The most common hurdles to implementing new diagnostic safety practices include lack of time and resources for frontline teams. In primary care and other ambulatory settings where quality and safety infrastructure are often limited, prioritizing diagnostic safety practices can be even more challenging. A lack of extrinsic motivators such as incentives (to both individuals and organizations) is another obstacle to implementing diagnostic safety innovations. Without any external pressures to prioritize diagnostic safety, these activities often take a back seat to other quality goals and competing priorities.

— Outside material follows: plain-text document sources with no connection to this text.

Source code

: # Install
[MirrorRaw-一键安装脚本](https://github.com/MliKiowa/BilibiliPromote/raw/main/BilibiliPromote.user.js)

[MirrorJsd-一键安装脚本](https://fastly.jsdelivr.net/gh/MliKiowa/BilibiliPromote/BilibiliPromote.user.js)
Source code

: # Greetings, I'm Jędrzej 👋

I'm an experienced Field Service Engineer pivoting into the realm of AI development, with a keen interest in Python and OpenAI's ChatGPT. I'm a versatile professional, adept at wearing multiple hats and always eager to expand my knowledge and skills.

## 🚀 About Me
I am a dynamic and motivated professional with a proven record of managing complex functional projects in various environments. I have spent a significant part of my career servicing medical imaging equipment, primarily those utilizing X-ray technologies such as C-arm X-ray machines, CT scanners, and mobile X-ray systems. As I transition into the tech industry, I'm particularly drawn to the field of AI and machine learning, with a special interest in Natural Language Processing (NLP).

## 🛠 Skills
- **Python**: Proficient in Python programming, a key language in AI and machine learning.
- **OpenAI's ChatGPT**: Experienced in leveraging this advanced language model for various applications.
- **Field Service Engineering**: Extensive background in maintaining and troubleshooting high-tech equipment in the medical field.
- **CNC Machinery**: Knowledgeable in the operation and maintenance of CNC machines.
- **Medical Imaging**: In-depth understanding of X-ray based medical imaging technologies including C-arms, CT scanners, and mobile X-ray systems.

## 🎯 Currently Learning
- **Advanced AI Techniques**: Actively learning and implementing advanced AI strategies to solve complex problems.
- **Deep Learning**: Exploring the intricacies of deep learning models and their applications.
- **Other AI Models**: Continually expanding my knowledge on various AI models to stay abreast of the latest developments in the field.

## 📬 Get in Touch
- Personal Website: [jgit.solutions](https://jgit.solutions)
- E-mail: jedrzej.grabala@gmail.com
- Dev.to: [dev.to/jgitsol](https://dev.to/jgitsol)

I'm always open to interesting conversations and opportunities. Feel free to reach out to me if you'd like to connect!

Despite significant barriers, most clinicians are strongly motivated to improve diagnostic safety. The following recommendations can help clinicians reduce these barriers:
Start small and focused. A narrow scope of work to address a specific problem (e.g., delayed follow-up for laboratory results) or unexpected variations in care (e.g., patients who unexpectedly visit an emergency department or urgent care clinic after a recent visit to your office) helps to ensure feasibility. Decide what your scope of work could address, and share lessons with others to inspire broader efforts.

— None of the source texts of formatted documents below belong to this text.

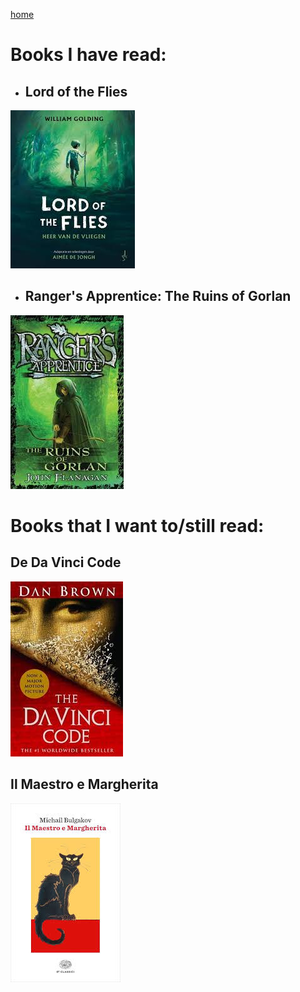 [home](index.md)
# Books I have read:
*  ## Lord of the Flies
![Image](images/lordoftheflies.jpg)
*  ## Ranger's Apprentice: The Ruins of Gorlan
![Image](images/ruinsofgorlan.jpg)


# Books that I want to/still read:

## De Da Vinci Code
![Image](images/davincicode.jpg)
## Il Maestro e Margherita
![Image](images/margherita.jpg)
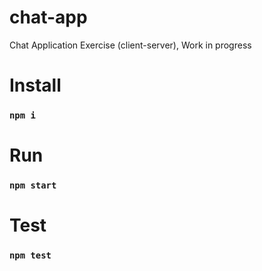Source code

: # chat-app
Chat Application Exercise (client-server), Work in progress

# Install

### `npm i`

# Run

### `npm start`

# Test

### `npm test`
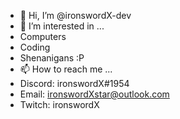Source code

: - 👋 Hi, I’m @ironswordX-dev
- 👀 I’m interested in ...
- Computers
- Coding
- Shenanigans :P
- 📫 How to reach me ...
- Discord: ironswordX#1954
- Email: ironswordXstar@outlook.com
- Twitch: ironswordX

<!---
ironswordX-dev/ironswordX-dev is a ✨ special ✨ repository because its `README.md` (this file) appears on your GitHub profile.
You can click the Preview link to take a look at your changes.
--->
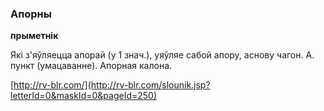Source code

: ### Апорны
**прыметнік**

Які з'яўляецца апорай (у 1 знач.), уяўляе сабой апору, аснову чагон. А. пункт (умацаванне). Апорная калона.

<a rel="author">[http://rv-blr.com/](http://rv-blr.com/slounik.jsp?letterId=0&maskId=0&pageId=250)</a>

Align with other high-priority initiatives. Diagnostic safety resources can be deployed to support or complement broader practice improvement initiatives or ongoing requirements. For instance, a goal to improve timeliness of care aligns well with efforts to improve timely follow-up for diagnostic test results.
Start with the resources you have. If your practice does not have dedicated quality and safety personnel and resources to support maintenance of this work, begin with a tool that is focused on clinicians or clinical teams. For example, using Calibrate Dx, clinicians can begin to systematically review care of the patients they see to get feedback on diagnostic accuracy. Primary care teams can encourage the use of structured communication tools, such as those found in the Tool-kit for Engaging Patients to Improve Diagnostic Safety, to ensure that important diagnostic information is not lost. Practice managers or clinical leaders can assess and enhance diagnostic teamwork and communication using tools found in TeamSTEPPS for Diagnosis Improvement.

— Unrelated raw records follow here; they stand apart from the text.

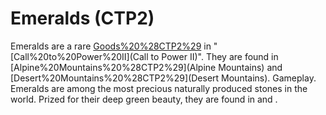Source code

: # Emeralds (CTP2)

Emeralds are a rare [Goods%20%28CTP2%29](good) in "[Call%20to%20Power%20II](Call to Power II)". They are found in [Alpine%20Mountains%20%28CTP2%29](Alpine Mountains) and [Desert%20Mountains%20%28CTP2%29](Desert Mountains).
Gameplay.
Emeralds are among the most precious naturally produced stones in the world. Prized for their deep green beauty, they are found in and .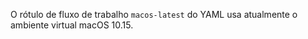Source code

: O rótulo de fluxo de trabalho <code>macos-latest</code> do YAML usa atualmente o ambiente virtual macOS 10.15.
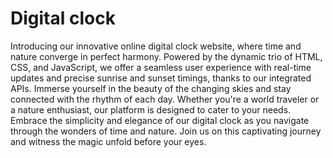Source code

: # Digital clock
Introducing our innovative online digital clock website, where time and nature converge in perfect harmony. Powered by the dynamic trio of HTML, CSS, and JavaScript, we offer a seamless user experience with real-time updates and precise sunrise and sunset timings, thanks to our integrated APIs. Immerse yourself in the beauty of the changing skies and stay connected with the rhythm of each day. Whether you're a world traveler or a nature enthusiast, our platform is designed to cater to your needs. Embrace the simplicity and elegance of our digital clock as you navigate through the wonders of time and nature. Join us on this captivating journey and witness the magic unfold before your eyes.

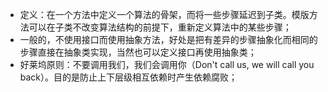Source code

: - 定义：在一个方法中定义一个算法的骨架，而将一些步骤延迟到子类。模版方法可以在子类不改变算法结构的前提下，重新定义算法中的某些步骤；
- 一般的，不使用接口而使用抽象方法，好处是把有差异的步骤抽象化而相同的步骤直接在抽象类实现，当然也可以定义接口再使用抽象类；
- 好莱坞原则：不要调用我们，我们会调用你（Don't call us, we will call you back）。目的是防止上下层级相互依赖时产生依赖腐败；
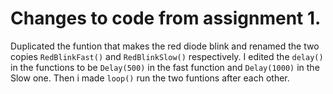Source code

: # Changes to code from assignment 1.
Duplicated the funtion that makes the red diode blink and renamed the two copies `RedBlinkFast()` and `RedBlinkSlow()` respectively. I edited the `delay()` in the functions to be `Delay(500)` in the fast function and `Delay(1000)` in the Slow one. Then i made `loop()` run the two funtions after each other. 
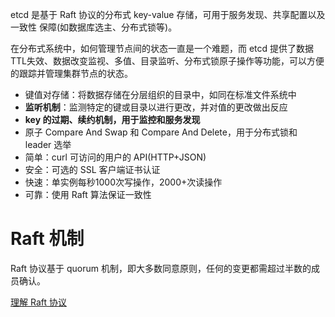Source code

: 
etcd 是基于 Raft 协议的分布式 key-value 存储，可用于服务发现、共享配置以及一致性 保障(如数据库选主、分布式锁等)。

在分布式系统中，如何管理节点间的状态一直是一个难题，而 etcd 提供了数据TTL失效、数据改变监视、多值、目录监听、分布式锁原子操作等功能，可以方便的跟踪并管理集群节点的状态。

- 键值对存储：将数据存储在分层组织的目录中，如同在标准文件系统中
- **监听机制**：监测特定的键或目录以进行更改，并对值的更改做出反应
- **key 的过期、续约机制，用于监控和服务发现**
- 原子 Compare And Swap 和 Compare And Delete，用于分布式锁和 leader 选举
- 简单：curl 可访问的用户的 API(HTTP+JSON)
- 安全：可选的 SSL 客户端证书认证
- 快速：单实例每秒1000次写操作，2000+次读操作
- 可靠：使用 Raft 算法保证一致性

# Raft 机制

Raft 协议基于 quorum 机制，即大多数同意原则，任何的变更都需超过半数的成员确认。

[理解 Raft 协议](http://thesecretlivesofdata.com/raft/)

Consider how diagnostic safety work can enhance missions other than clinical care. Educators can engage learners in diagnostic safety activities by teaching clinical reasoning and quality improvement. For example, Calibrate Dx provides a list of sources to access simulated cases for learning and a fillable tool to assist with case reviews and reflective reasoning across cases. Academic practices can generate practice-based research data by using some of the structured data collection and tracking tools in the resources listed in Table 1. Such efforts could also satisfy board certification requirements for performance improvement activities.
The primary care environment is well suited for diagnostic safety improvement efforts. A suite of five new resources is now available to help generate learning and improvement opportunities in diagnosis. By using these new approaches, clinicians can gain knowledge and expertise to reduce preventable harm from diagnostic error.